Wait, wait, wait. When did LSD become agonizing OR fatal?!?!? I'm pretty sure you can't die directly as a result of OD-ing on LSD, and I don't remember ever having an agonizing trip.

Steven Hager
Steven Hager (#3,982)

Makes a good case? You mean Derek creates a straw man and knocks it down while ignoring 99% of the evidence. There is so much disinfo being floated on this one doesn't know where to begin. Two very old people died from convulsions. Anybody ever have convulsions on high doses of acid? Not all people were in distress. Some walked around town in euphoric states and spoke of how they loved everyone. Anything like that ever happen on acid?

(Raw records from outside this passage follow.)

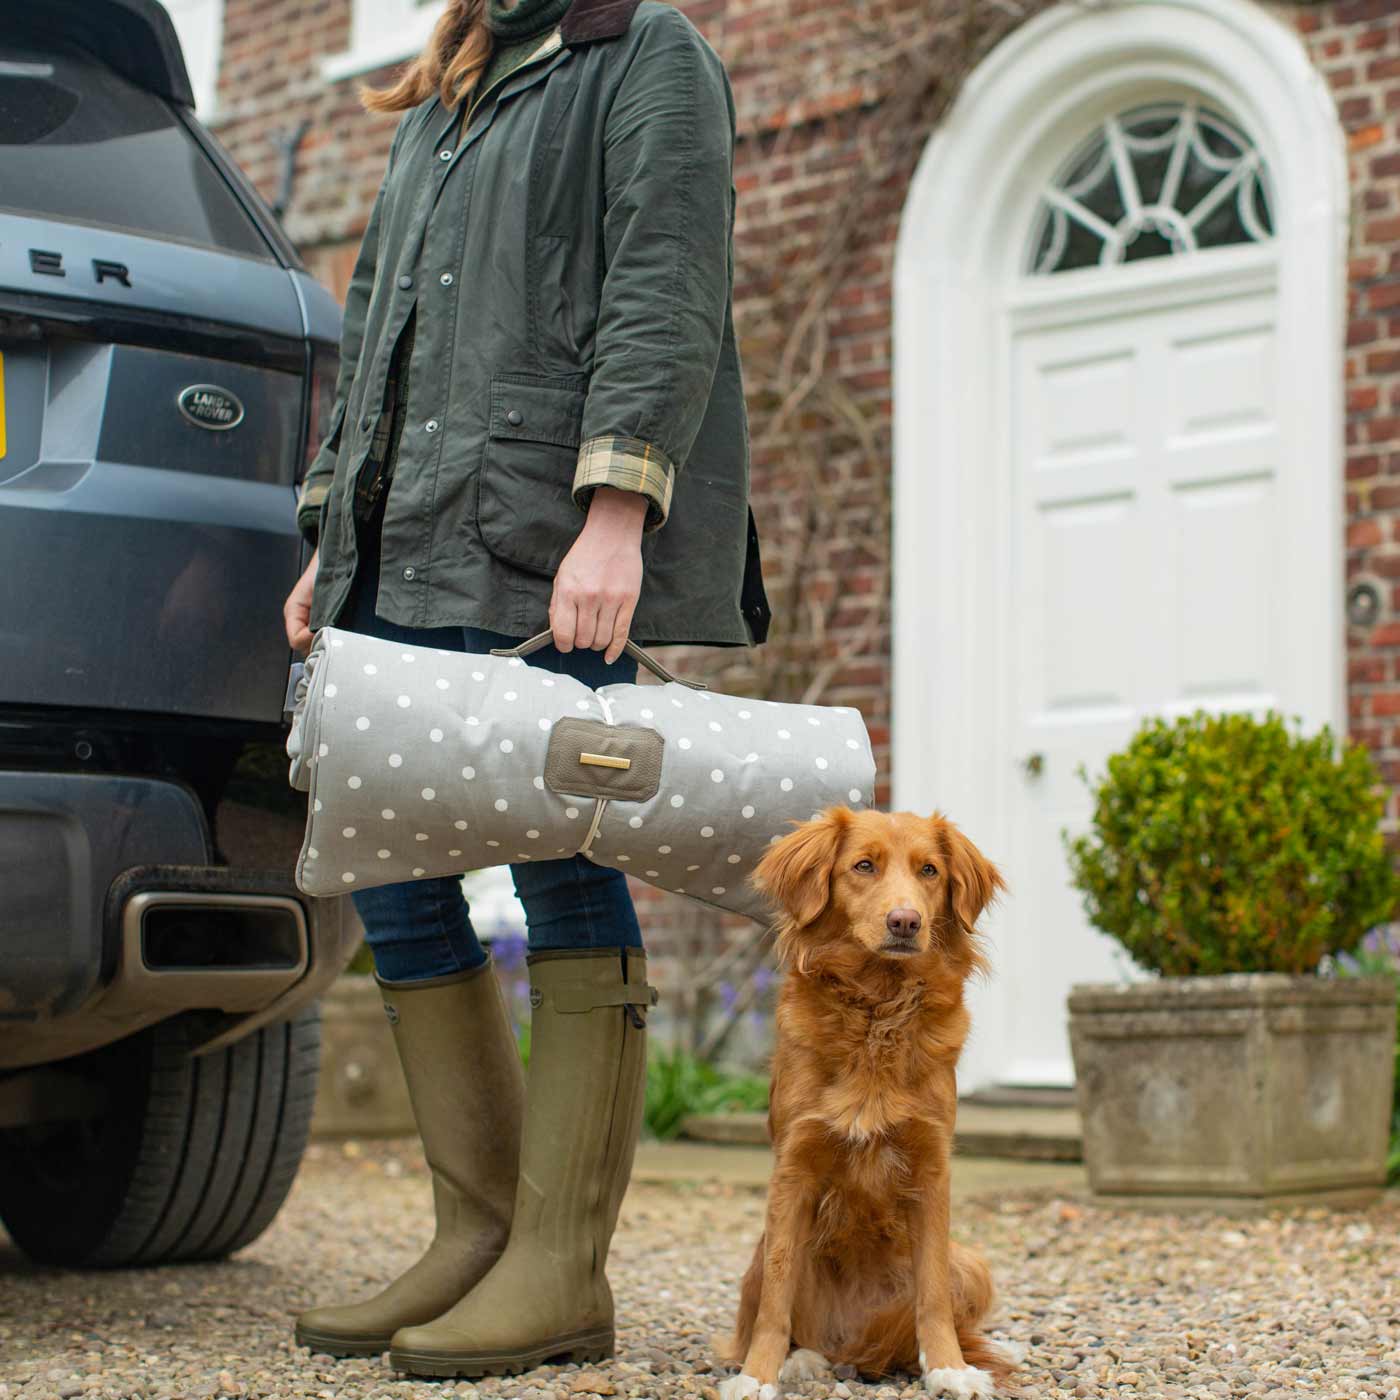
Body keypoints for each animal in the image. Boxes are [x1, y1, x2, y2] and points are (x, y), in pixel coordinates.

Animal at [716, 806, 1013, 1394]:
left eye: (929, 871)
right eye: (863, 866)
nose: (905, 922)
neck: (879, 1006)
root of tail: (855, 1347)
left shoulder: (931, 1167)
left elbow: (932, 1296)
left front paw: (949, 1368)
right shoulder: (794, 1168)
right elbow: (776, 1299)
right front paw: (758, 1375)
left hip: (972, 1263)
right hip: (758, 1256)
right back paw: (802, 1358)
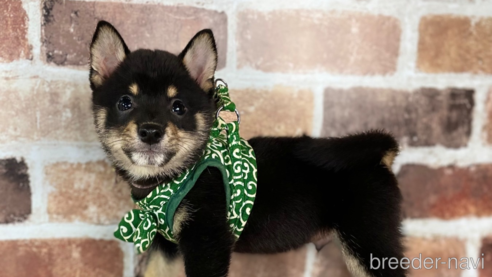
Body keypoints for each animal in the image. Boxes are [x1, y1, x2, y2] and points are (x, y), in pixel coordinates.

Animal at [90, 20, 406, 276]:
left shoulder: (207, 241)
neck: (175, 177)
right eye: (125, 103)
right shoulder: (164, 246)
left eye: (178, 107)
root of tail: (380, 156)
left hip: (368, 245)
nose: (151, 131)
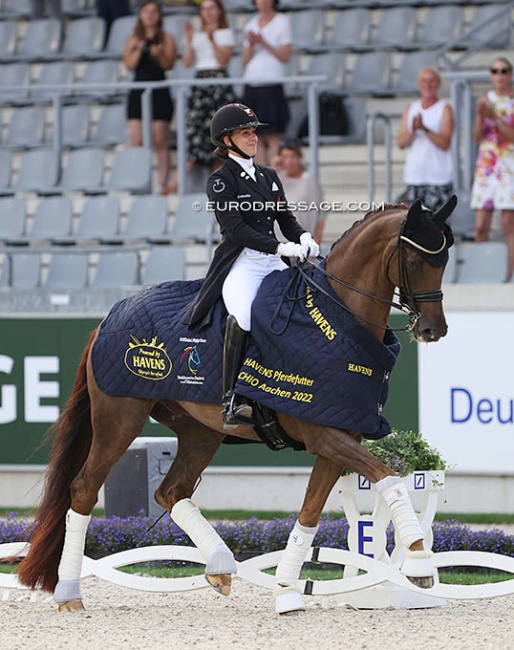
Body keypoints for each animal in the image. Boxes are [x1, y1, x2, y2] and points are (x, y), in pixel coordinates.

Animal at [18, 197, 454, 612]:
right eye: (414, 261)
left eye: (444, 261)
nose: (433, 329)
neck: (337, 320)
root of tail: (108, 318)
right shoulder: (324, 435)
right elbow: (389, 478)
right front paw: (419, 563)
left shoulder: (341, 435)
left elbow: (311, 514)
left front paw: (286, 592)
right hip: (119, 419)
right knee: (83, 490)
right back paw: (70, 593)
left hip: (199, 430)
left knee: (171, 492)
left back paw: (220, 564)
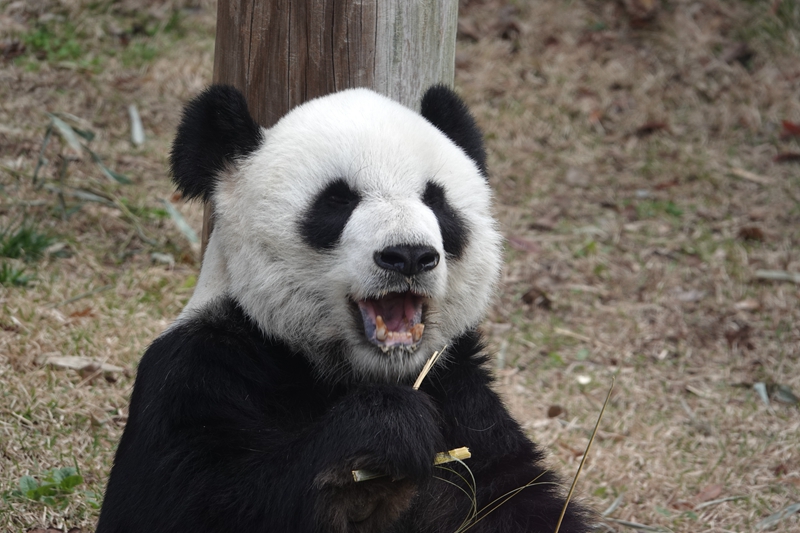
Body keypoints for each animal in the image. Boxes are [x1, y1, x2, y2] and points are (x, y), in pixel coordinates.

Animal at [97, 85, 592, 528]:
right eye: (337, 200)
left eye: (436, 200)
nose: (408, 255)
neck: (355, 372)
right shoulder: (201, 369)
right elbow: (180, 504)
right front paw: (381, 440)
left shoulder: (461, 397)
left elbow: (513, 500)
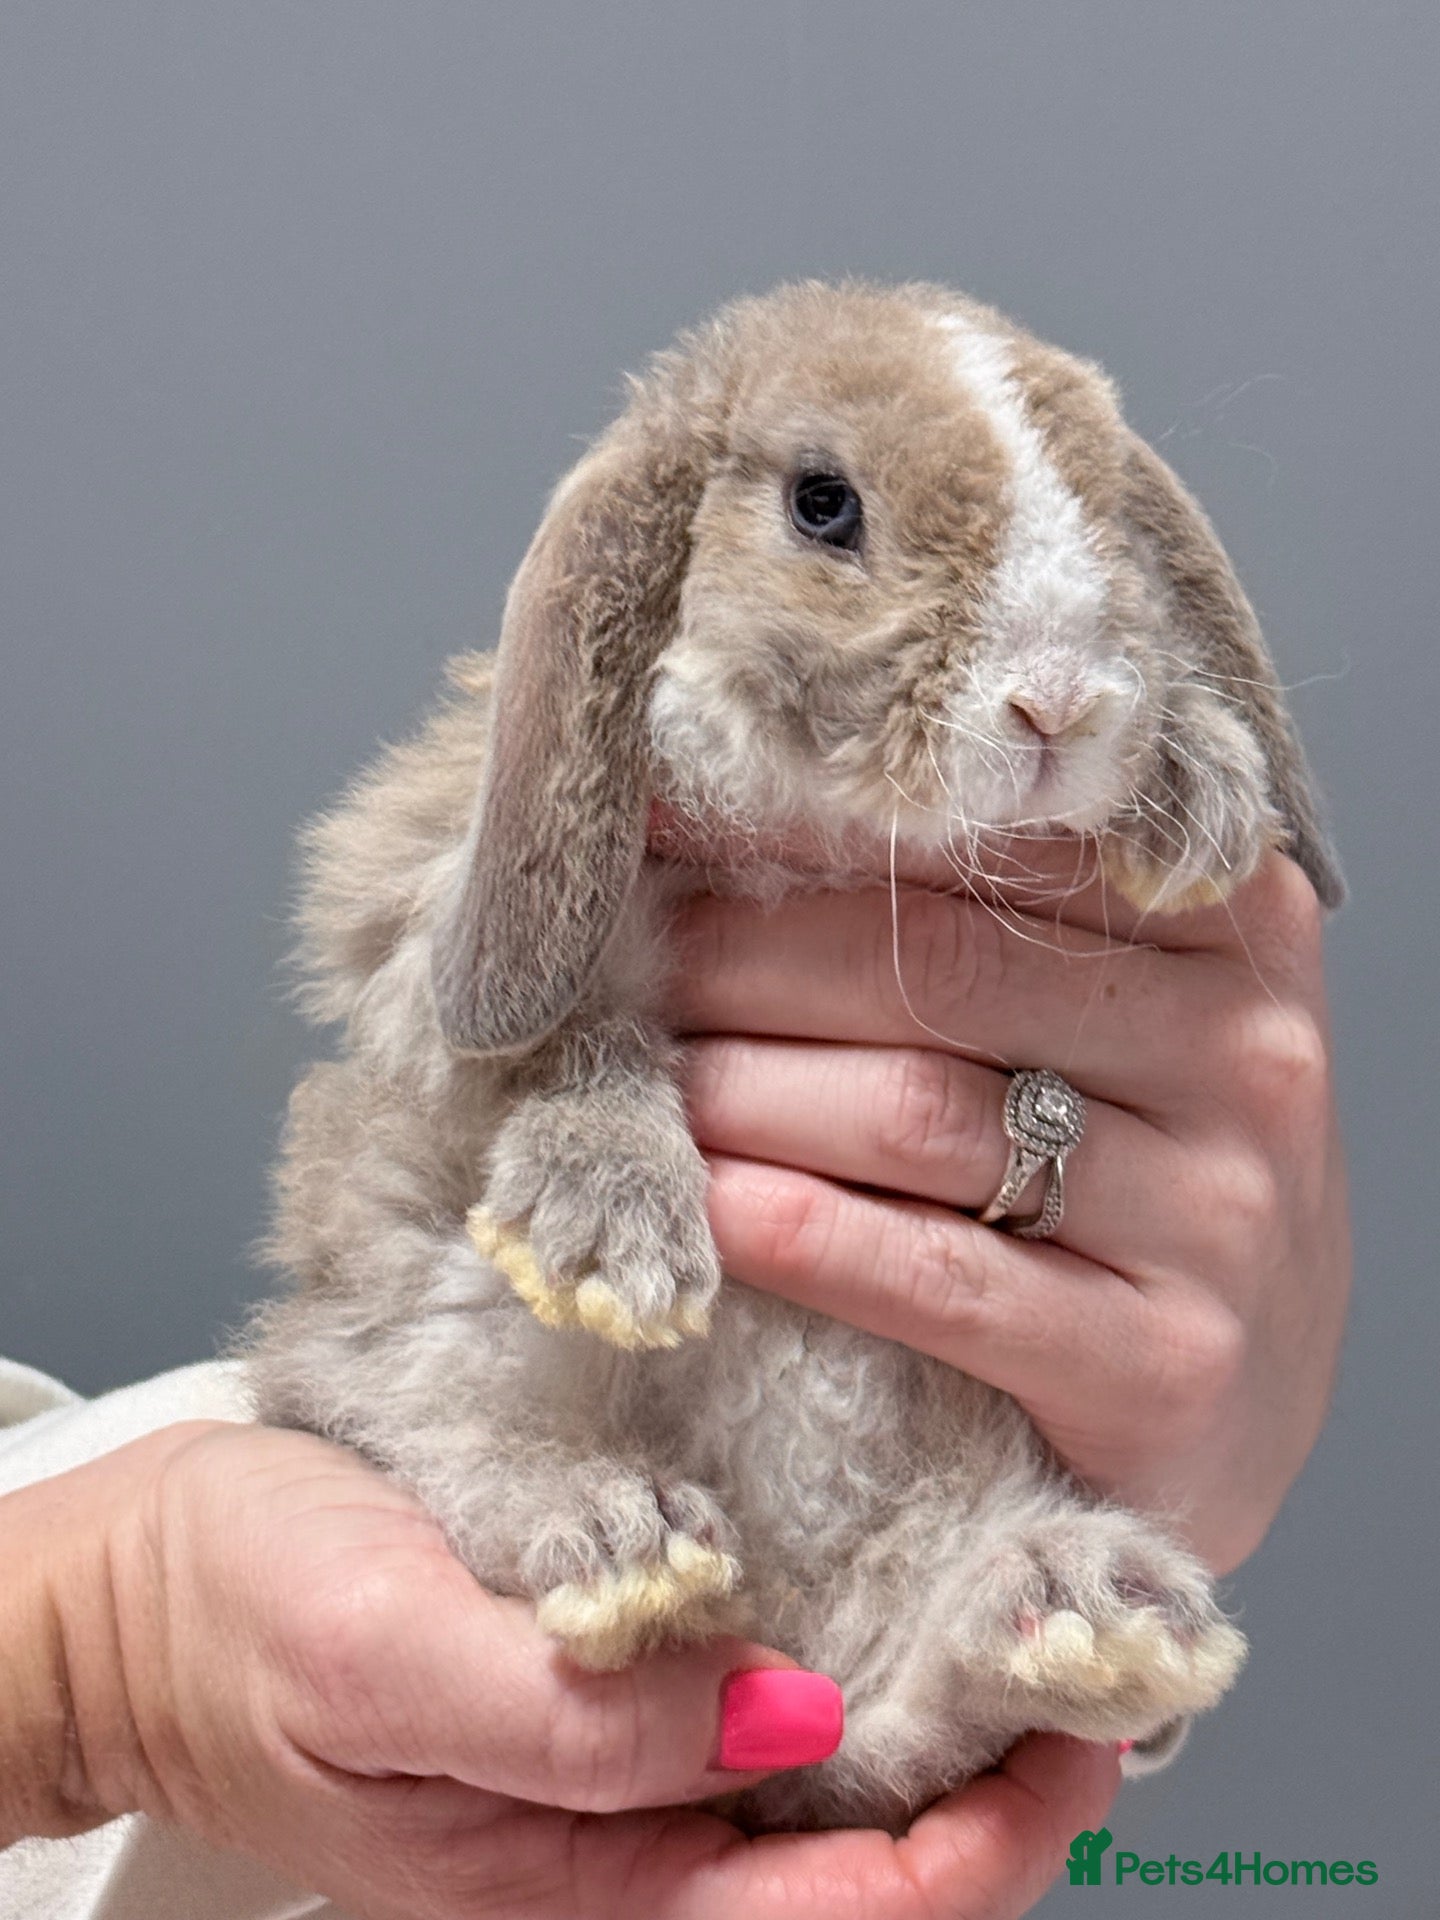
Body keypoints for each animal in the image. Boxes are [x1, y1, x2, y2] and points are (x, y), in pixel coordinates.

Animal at [244, 279, 1342, 1835]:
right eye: (825, 505)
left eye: (1104, 512)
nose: (1059, 705)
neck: (835, 833)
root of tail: (801, 1664)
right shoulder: (427, 913)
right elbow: (578, 1039)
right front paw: (608, 1239)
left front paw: (1196, 786)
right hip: (420, 1335)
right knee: (417, 1427)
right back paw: (624, 1538)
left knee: (925, 1712)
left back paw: (1083, 1609)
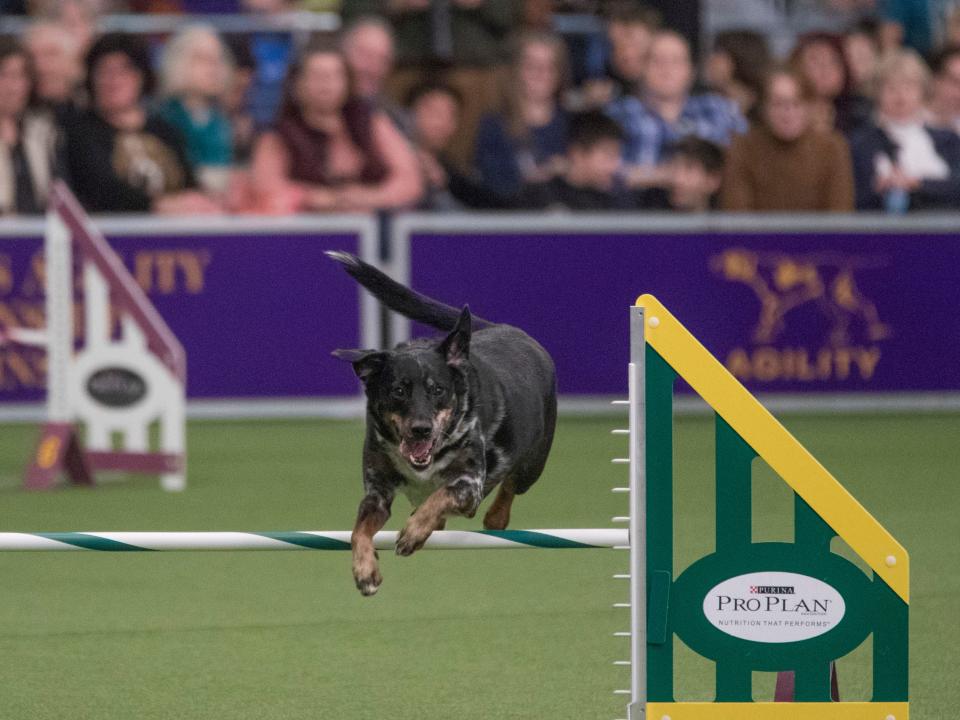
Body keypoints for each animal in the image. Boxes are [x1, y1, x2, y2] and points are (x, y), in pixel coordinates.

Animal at [328, 253, 560, 596]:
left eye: (437, 389)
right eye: (398, 390)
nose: (421, 428)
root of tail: (506, 328)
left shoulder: (468, 483)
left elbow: (441, 495)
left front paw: (413, 532)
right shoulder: (377, 492)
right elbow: (359, 531)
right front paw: (365, 571)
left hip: (533, 464)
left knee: (509, 486)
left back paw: (494, 517)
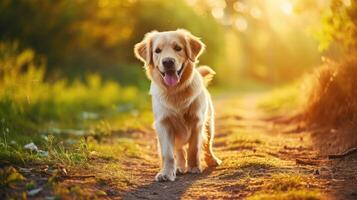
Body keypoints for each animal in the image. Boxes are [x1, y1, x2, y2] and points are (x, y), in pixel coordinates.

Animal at [134, 29, 220, 181]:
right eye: (157, 51)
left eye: (178, 48)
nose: (168, 61)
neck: (175, 92)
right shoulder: (163, 124)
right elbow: (168, 154)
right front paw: (167, 173)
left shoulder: (197, 122)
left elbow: (194, 149)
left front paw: (194, 167)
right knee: (179, 151)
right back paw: (179, 167)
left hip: (209, 125)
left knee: (207, 145)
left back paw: (212, 160)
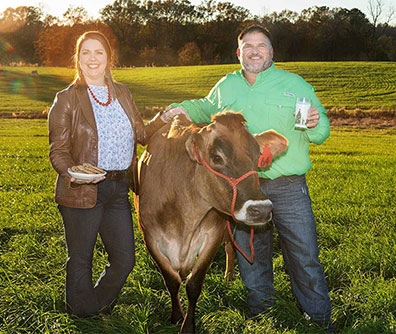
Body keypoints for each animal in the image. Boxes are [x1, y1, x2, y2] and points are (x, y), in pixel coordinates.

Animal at [136, 111, 288, 332]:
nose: (261, 210)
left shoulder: (213, 235)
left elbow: (194, 284)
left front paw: (188, 326)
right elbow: (171, 281)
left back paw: (228, 277)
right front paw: (176, 316)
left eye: (258, 156)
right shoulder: (149, 237)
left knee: (231, 248)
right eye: (217, 157)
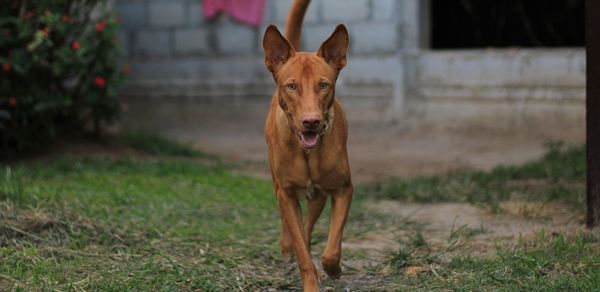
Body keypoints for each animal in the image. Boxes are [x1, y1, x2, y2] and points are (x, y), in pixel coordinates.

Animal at [262, 0, 352, 290]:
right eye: (292, 86)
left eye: (323, 85)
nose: (311, 122)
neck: (307, 151)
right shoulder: (287, 194)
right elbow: (301, 251)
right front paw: (310, 280)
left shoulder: (343, 190)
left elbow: (331, 250)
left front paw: (333, 269)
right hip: (278, 185)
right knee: (292, 228)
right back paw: (287, 247)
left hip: (318, 196)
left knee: (308, 225)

As for the time frame, obviously a very large amount was dumped, we don't know how, but it moved (maybe with the wind) around for a couple of days before the effects wore off. As for the evidence being ignored: Frank Olson was the chemist in charge of weaponizing LSD, he was in France at the time with others from SOD of Camp Detrick, when his "suicide" death came close to unraveling in 1975, FOIA requested documents show that the Point Saint Espry incident was connected somehow to Olson's death. Fuller's book in the 60s ends by saying neither the ergo theory or the mercury theory holds up. Fuller came to the same conclusion a few years ago in his Bread Opus. This book just came out and seems to have been subjected to immediate spin doctoring.